Не только потому, что оно значительно дороже первого варианта, — оно предполагало работу ума, — а что есть милее сердцу и приятней, чем встреча двух разумов, чем их тайное противоборство.
Оно предполагает, что главный похититель, «заказчик», — из ближайшего окружения несчастного, или что главный наводчик, — из ближайшего окружения. В общем, что преступление совершено, — по знакомству…
Есть еще третий вариант, — когда жертва похищает себя сама.
Тогда приходится иметь дело с работой ума самой жертвы, — и искать тех, в ее окружении, кому она безусловно доверяет.
Но в принципе, разницы между вторым вариантом и третьим, — не было никакой.
Хоромы Марины произвели на Гвидонова впечатление. Он молча походил по комнатам, заглянул в спальную комнату, в туалет, в ванную, осмотрел подсобные глухие комнатки, проверил по схеме обзор телекамер, прошелся по внутреннему двору, потрогал в нескольких местах кирпич забора, затем вышел на внешнюю часть ограждения, и прошел вокруг него, по контрольной полосе, свободной от деревьев.
Группу сопровождения он попросил остаться в гостиной, и пока они там баловались кофе, целый час ходил один по морозу, чувствуя, как его ботинки становятся все холодней, передавая ногам зимнюю стужу.
Прекрасную золотую клетку отгрохали для девочки, и дверца в нее надежно запиралась.

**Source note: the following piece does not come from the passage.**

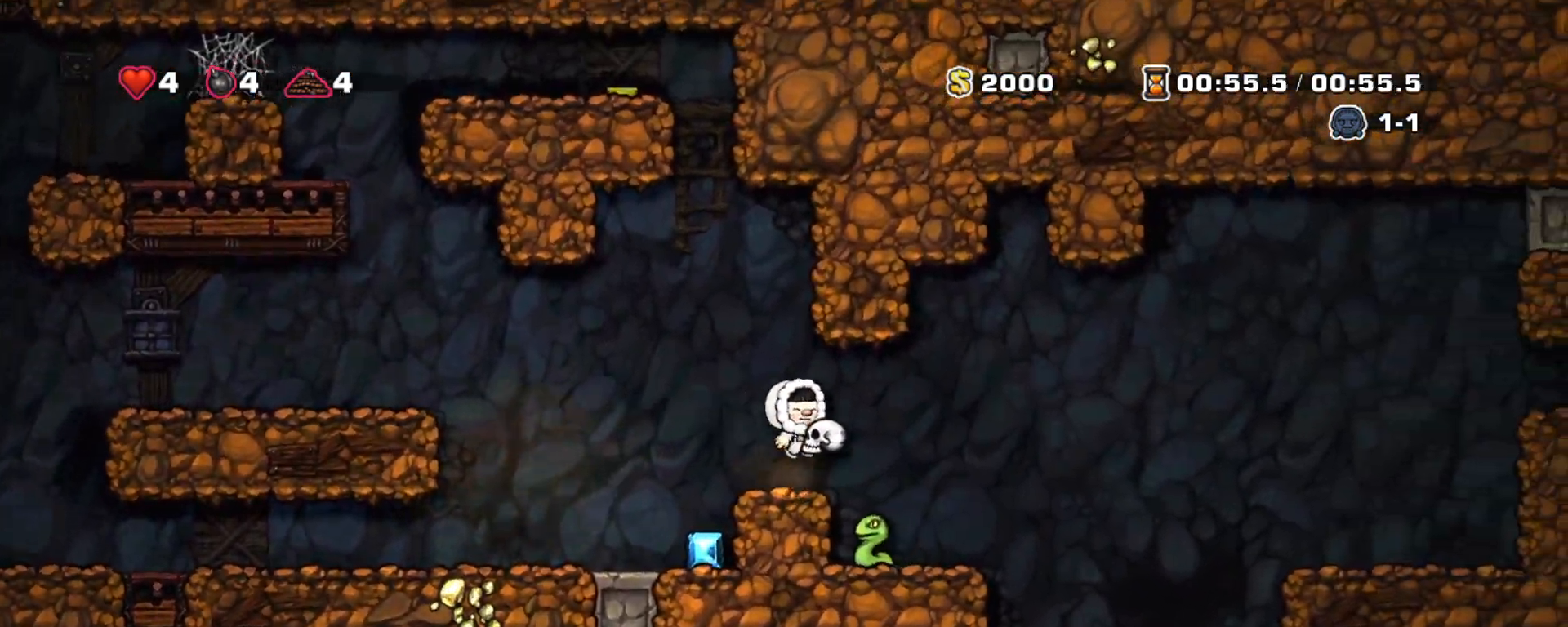
{"keys": ["right", "shift"], "events": [[17, "z", "up"], [117, "down", "down"], [350, "x", "down"], [400, "down", "up"], [450, "right", "down"], [450, "shift", "down"], [450, "x", "up"]]}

Именно такой домик в Греции, на берегу Средиземного моря, он возведет и себе когда-нибудь, с точно таким непробиваемым ничем забором, с точно такой проходной, — чтобы остаться там навсегда, одному, чтобы никто посторонний не смог его побеспокоить, — никогда.
Только для него это будет не клетка, — крепость.
Но для того, чтобы эта мечта осуществилась, став реальностью, нужно много и упорно работать, — как утверждали когда-то престарелые идеологи, возводившие коммунистическое завтра.